Finalmente, a neve caiu. Pude ver pela janela o chão coberto pelo tapete branco que se formou. Aquela sensação de calmaria e o silêncio que somente a neve traz já eram possíveis de sentir em qualquer lugar onde eu estivesse.
As incertezas do ano que está batendo à porta também começam a aparecer: afazeres, compromissos, prazos… Lembranças de outros dezembros e janeiros rapidamente passam pela cabeça, e a saudade do que um dia fomos é inevitável.
Pouco se fala da ausência de quem éramos antes de nos mudarmos para outro país. Por que não comentamos sobre o vazio que existe dentro do imigrante que deixou sua vida inteira para trás? Uma profissão, um sentimento que nunca mais sentimos, uma rua por onde nunca mais passamos, pessoas que nunca mais vimos e que faleceram ao longo desses nossos anos ausentes… Todos esses vazios vão ficando dentro de nós, mesmo quando as memórias permanecem vivas em nossas mentes. É como se, de repente, você acordasse em um cenário novo, com pessoas novas e um roteiro novo, mas o personagem continuasse o mesmo, intacto.
Como lidar com o que não seremos mais? Seria o certo preencher o vazio com um novo eu? Mas quem sou eu agora? Do que eu gosto? O que combina comigo? Tenho uma outra personalidade ao falar outra língua? Onde estão as minhas pessoas? Seria o meu novo eu melhor ou pior que o antigo eu?
São tantas perguntas sem respostas que, muitas vezes, acabamos colocando tudo dentro da gaveta e também para baixo do tapete. De vez em quando, temos que reorganizar tudo e bater a poeira. Lá estão! Todas as perguntas ressurgem novamente. Mas como resolver tudo isso dentro de nós?
No ano que está começando, uma das maneiras de entender quem realmente somos é fazendo o caminho de volta. Sim, o caminho de volta para casa. Mesmo sem voltar fisicamente para o Brasil, decidir nos reconectar com nossos desejos de infância pode nos ajudar a entender quem somos em qualquer lugar onde estivermos. O que eu gostava de fazer? Com quem eu gostava de conversar? O que me fazia sorrir?
Poxa, essas perguntas são simples de responder, muito mais fáceis do que “Quem sou eu hoje?”, não é mesmo? Talvez dessa maneira finalmente tenhamos a resposta para tudo isso.
Talvez a resposta venha durante o vazio do inverno. A resposta sempre surge no silêncio, quando realmente ouvimos, no mais profundo íntimo do nosso ser, o que queremos para nós.

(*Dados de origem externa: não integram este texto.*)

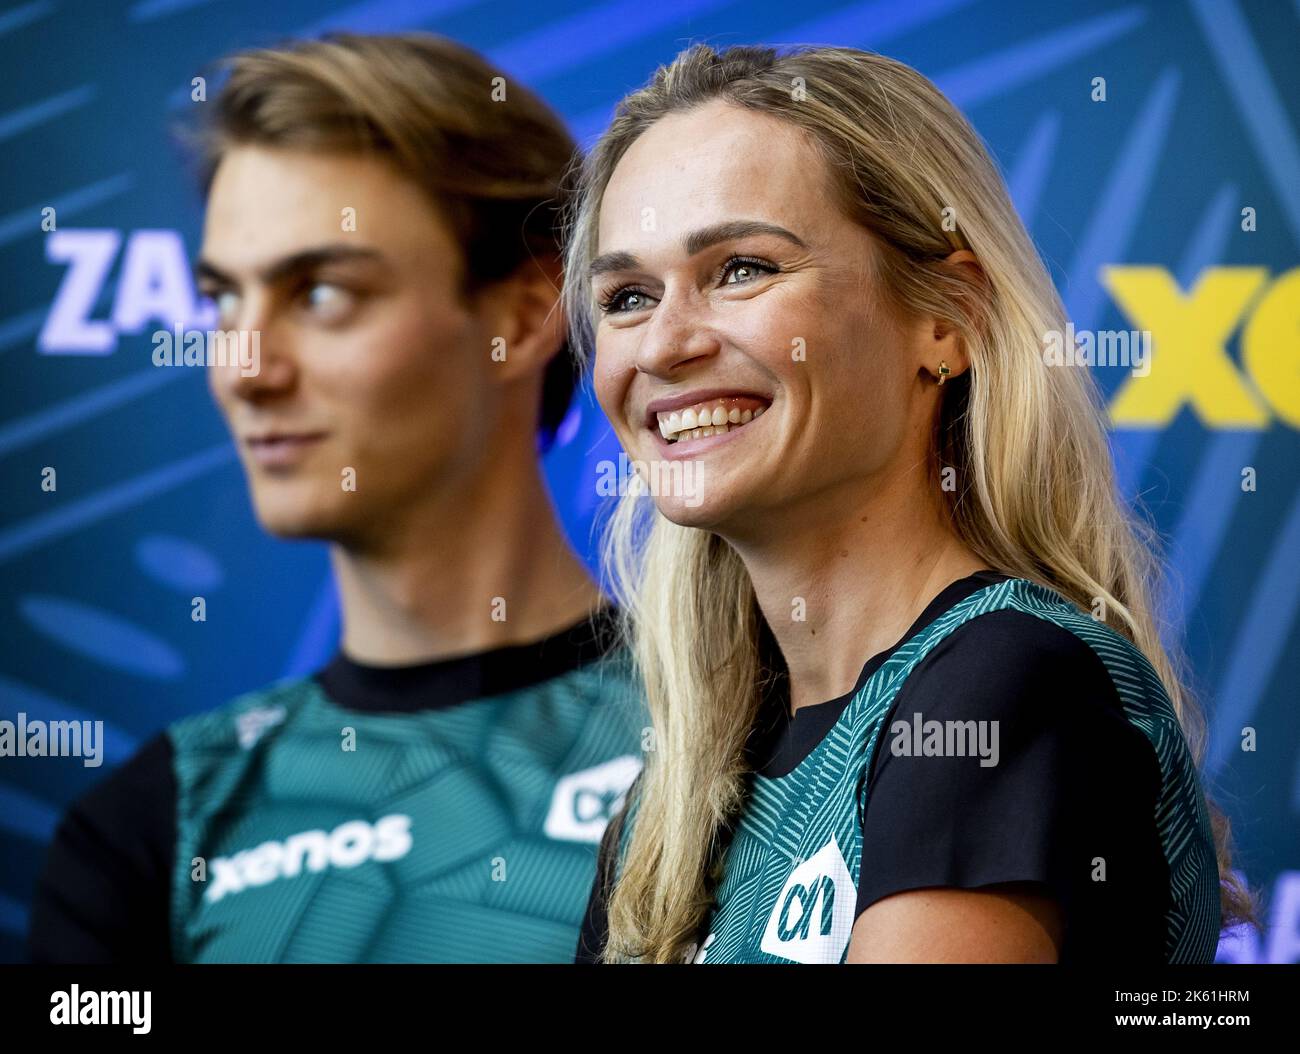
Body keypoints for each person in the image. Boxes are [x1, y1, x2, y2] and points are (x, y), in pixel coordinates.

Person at [564, 43, 1256, 964]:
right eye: (628, 296)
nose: (664, 344)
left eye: (742, 270)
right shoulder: (670, 805)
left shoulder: (1000, 689)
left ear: (947, 317)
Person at [28, 33, 645, 964]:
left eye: (319, 293)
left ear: (523, 315)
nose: (246, 370)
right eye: (222, 302)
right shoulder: (155, 826)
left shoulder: (752, 722)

Esse é o melhor momento para fazer o que realmente merecemos, sem as influências de pai, mãe, irmãos ou amigos. Morar fora é uma dádiva e, ao mesmo tempo, um fardo: o fardo de carregar quem realmente somos e não quem os outros gostariam que fôssemos. E eu, que achava péssimo viver o roteiro dos outros, estou aqui fazendo o papel de escritora, diretora e atriz da minha própria vida… Doce ilusão eu vivia.
Eu, quando criança, com certeza teria amado a neve, teria amado visitar as ruas de Nova York no inverno. Mas não foi assim que aconteceu. Cresci em um clima tropical, abençoado por Deus e cheio de problemas. Devemos aceitar o que foi e o que é. Morar em outro país é isso: viver na realidade todos os dias, acabar com a fantasia a cada manhã e, a cada pôr do sol, reinventar uma nova esperança para o que está por vir. O famoso “matar um leão por dia”, pois tudo o que faço hoje coopera para que eu valorize ainda mais meu passado.
Toda a história vivida em meu país de origem, ao contrário do que as pessoas dizem quando chegamos com apenas algumas bagagens em outro país, importa e moldou quem sou hoje. A cada descoberta, a cada frio na barriga, sinto-me como uma criança que aprende algo novo: uma sensação, um cheiro, uma textura. Isso é viver em outro lugar, fora do conforto de casa. É descobrir os limites e imperfeições da alma, entendendo que o momento em que estamos agora é apenas o início de uma nova história.
Jamais devemos esquecer quem somos. Devemos apenas começar um novo livro, um novo episódio, uma nova temporada, com uma nova bagagem. Tudo o que fomos em nosso país ainda é e sempre será parte de nós, em qualquer lugar onde decidirmos viver.